Ce que vous auriez pu faire en décembre (et que vous pouvez anticiper pour 2027)
L'administration fiscale avait mis en place un service en ligne pour éviter aux contribuables d'avoir à rembourser en septembre 2026 l'avance trop perçue, en cas d'arrêt ou de diminution des dépenses en 2025. Ce service était ouvert durant l'automne 2025 ; il est désormais fermé et rouvrira à l'automne 2026. D'octobre à début décembre 2025, un contribuable pouvait diminuer le montant de son avance à percevoir en janvier 2026, ou demander à ne percevoir aucune avance.
Le contribuable doit accéder à son espace particulier sur impots.gouv.fr, se rendre dans la rubrique "Gérer mon prélèvement à la source" puis dans le menu "Gérer votre avance de réductions et de crédits d'impôt". La fenêtre de tir est courte mais la démarche prend dix minutes. Pour l'acompte de janvier 2027, la modulation sera à nouveau possible à partir de l'automne 2026. Notez la date dans votre agenda maintenant.
Il existe aussi une alternative structurelle qui supprime le problème à la racine : l'avance immédiate de l'Urssaf, déployée depuis 2022, est un service gratuit qui supprime totalement l'avance de trésorerie.

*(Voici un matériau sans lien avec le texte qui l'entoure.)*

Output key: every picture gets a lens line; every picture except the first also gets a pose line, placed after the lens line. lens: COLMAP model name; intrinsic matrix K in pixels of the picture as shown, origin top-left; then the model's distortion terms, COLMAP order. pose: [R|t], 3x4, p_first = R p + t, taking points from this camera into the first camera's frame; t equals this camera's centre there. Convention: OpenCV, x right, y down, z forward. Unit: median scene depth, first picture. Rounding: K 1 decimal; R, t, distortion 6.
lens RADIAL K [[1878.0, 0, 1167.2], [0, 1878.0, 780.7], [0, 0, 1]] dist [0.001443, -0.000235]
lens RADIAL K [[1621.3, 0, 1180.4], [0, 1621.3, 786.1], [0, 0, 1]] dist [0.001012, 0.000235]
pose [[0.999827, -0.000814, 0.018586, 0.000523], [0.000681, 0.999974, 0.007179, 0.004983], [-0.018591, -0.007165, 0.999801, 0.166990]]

Vous ne payez que 50 % de la facture au moment de la prestation, l'autre moitié étant directement prise en charge. Elle évite d'avancer plusieurs milliers d'euros pendant 6 à 18 mois et neutralise tout risque de régularisation négative en septembre. Le service s'active sur la plateforme Cesu de l'Urssaf, avec l'accord du salarié.
Ce que dit votre avis d'imposition de juillet
Depuis la mi-juillet 2026, l'avis d'imposition est disponible dans l'espace particulier sur impots.gouv.fr. C'est là que la régularisation apparaît noir sur blanc. Le crédit d'impôt correspond à 50 % des dépenses supportées dans l'année, après déduction des aides perçues (APA, PCH, Cesu préfinancé par votre employeur). Si le chiffre final est inférieur à l'acompte de janvier, la différence sera prélevée automatiquement en septembre, sans courrier spécifique d'alerte.
Conservez vos justificatifs pendant trois ans : attestations Urssaf pour l'emploi direct, attestations fiscales et factures pour les organismes prestataires. L'administration fiscale peut les réclamer en cas de contrôle. L'absence de justificatif entraîne le remboursement de l'avantage perçu, majoré d'intérêts de retard. Une précaution concrète, souvent négligée, qui peut coûter très cher si elle est ignorée.
À noter, un changement discret introduit pour la déclaration 2026 : une nouveauté importante entre en vigueur. L'administration fiscale demande désormais d'identifier précisément l'organisme prestataire ou mandataire (ou le salarié rémunéré via le Cesu) qui a perçu les sommes déclarées. Cette ventilation se fait dans l'annexe 2042 RICI dédiée aux réductions et crédits d'impôt. Une façon de croiser les déclarations et de rendre les contrôles plus faciles. La transparence s'accroît, dans les deux sens.